Carlisle, PA


 

Eileen Ivers brings its frantic musical fusion to the Eccles

Thursday, April 14, 2005
By Matt Rider
CONCERT REVIEW

The trio leapt into its first number with Tommy McDonell drumming out a fever pitch, James Riley taking sole command of the guitar and Eileen Ivers fiddling her violin into the rosined flames of musical madness.

"Well," Ivers said, certainly grateful her instrument hadn't burst apart in her franticness, "we thought we'd ease into the evening there."

With her band Immigrant Soul, Ivers took center stage Wednesday night in the Ellen Eccles Theater with a unique style of world and Irish fusion.

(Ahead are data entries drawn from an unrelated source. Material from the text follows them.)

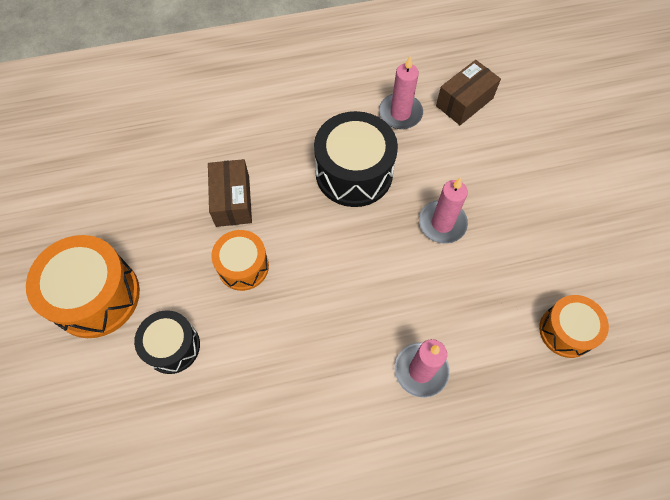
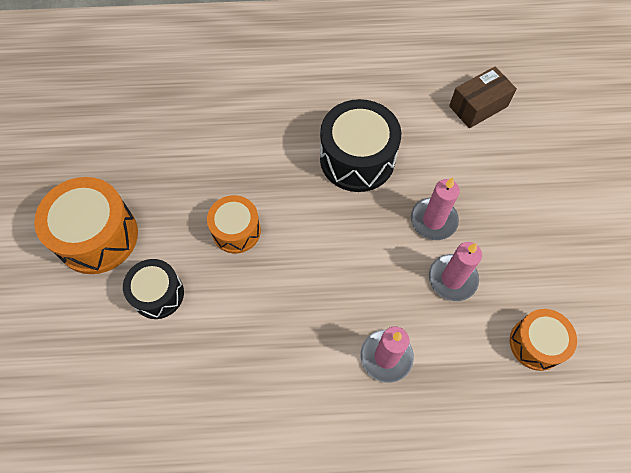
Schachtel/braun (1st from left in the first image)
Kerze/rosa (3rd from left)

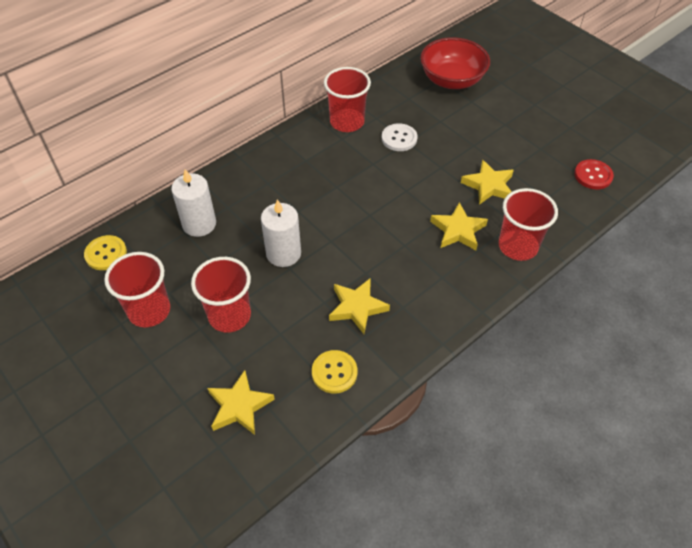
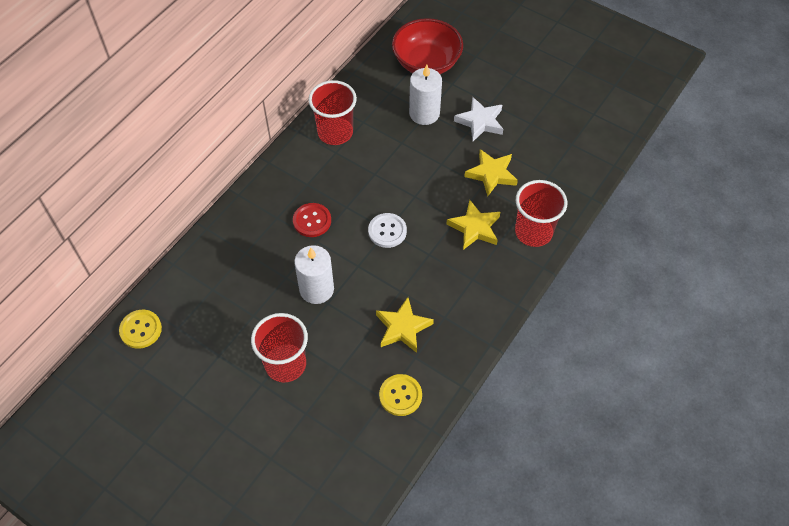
Becher/rot (1st from left in the first image)
Kerze/weiß (2nd from left)
Stern/gelb (1st from left in the first image)
Knopf/weiß
Knopf/rot
Stern/weiß

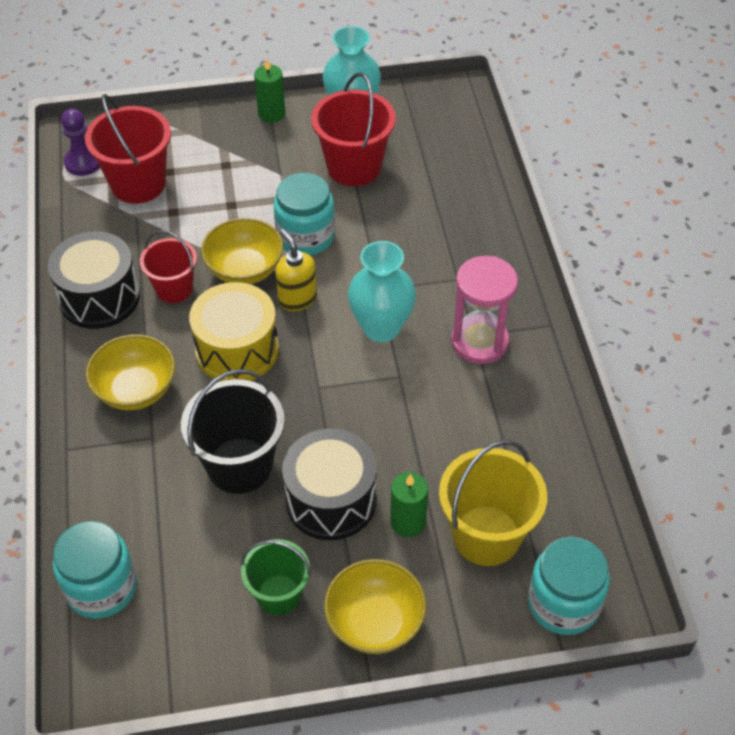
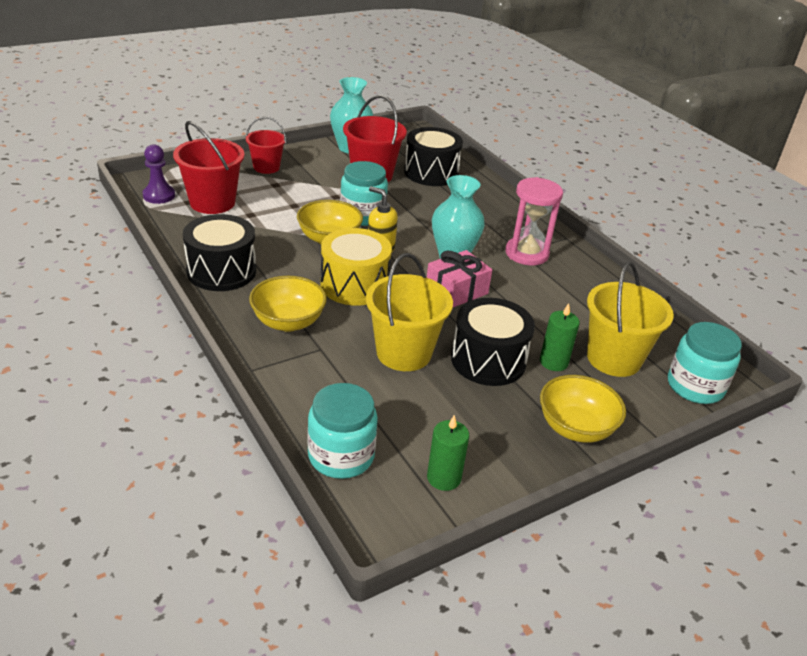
Eimer/rot (2nd from left)
Eimer/gelb (1st from left)
Eimer/grün
Kerze/grün (1st from left)
Trommel/schwarz (2nd from left)
Geschenk/rosa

Sensational and peerless, Ivers and Immigrant Soul surpassed genre restraints combining everything from traditional jazz and bluegrass to Irish reels and African percussion.

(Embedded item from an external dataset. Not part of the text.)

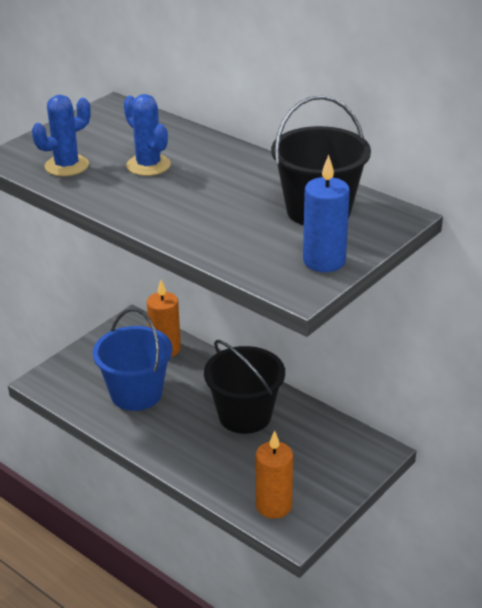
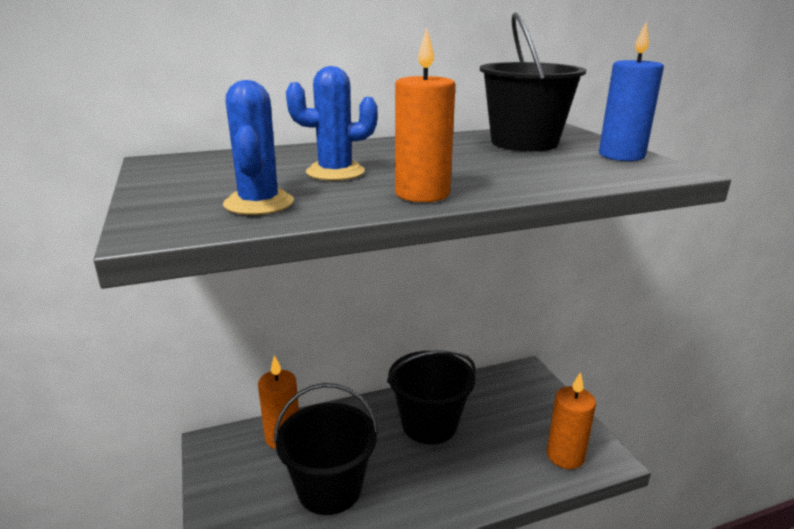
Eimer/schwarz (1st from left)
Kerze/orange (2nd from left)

Called the "Jimi Hendrix of the violin" by The New York Times, Ivers grew up in the Bronx, New York with a strong Irish influence. Living in a cultural melting pot, Ivers immersed herself in the different musical styles she found and, after graduating with a degree in mathematics from Iona College, began performing her signature sound with other ensembles until she started her current touring group.

The band is as diverse as the music they play. Including an original Blues Brother and Bronx native on percussion and vocals (McDonell), a Dublin-born piper (Ivan Goff) and guitarist (Riley), a Brazilian percussionist (Adriano Santos, not at the show Wednesday) and a bass player from Chicago (Chulo Gatewood), the six year touring ensemble melded together into one of the best examples of musical synergy I've ever heard.

The group performed Irish jigs with African underpinnings in "Afro-jig" and took classical music to a strange Celtic level with their variation of Pachabel's Canon, "Pachabel's Follies," which began traditionally enough (excluding the tin whistle), but eventually morphed into an Irish reel.

Joining the band on stage for a few of the numbers were three dancers from a school in Salt Lake City who "Riverdanced" members of the audience out of their seats.

Ivers took the show to the multitude and never forgot who it was she was playing for, even leaving the stage and dancing with the crowd during the bands rendition of "The Blizzard Train."

"We are feeling you guys, Logan," she said after one frenzied number."This is gonna be fun."

With hands clapping and a few courageous souls dancing in the isles, the evening's performance created a musical hurricane ending in two standing ovations and one of the most happening encores to hit the Eccles theater - a folk song with a heavy, hallelujah hit of gospel.

Ivers and her band proved that even though their roots go deep into Ireland, their branches cover the whole world.

Though there were more highlights than I could possible enumerate, when Riley bent down and replaced a string on his guitar in under a minute, joining the band for the last refrain as if it had been planned the whole time, I didn't think it could get any better.

But then, as Ivers, after fighting off a kamikaze insect aimed at her ear, announced that McDonell had received the "guest of the day" award at his hotel in Salt Lake City earlier that morning, I can't say there weren't a few tears.

In his acceptance speech, McDonell tearfully told the crowd, that "of all the hotels I stayed in, that was one of them," adding that all he really wanted was world peace.

And heck, with their world-incorporating musical mix, that peace thing might just happen a bit sooner than expected.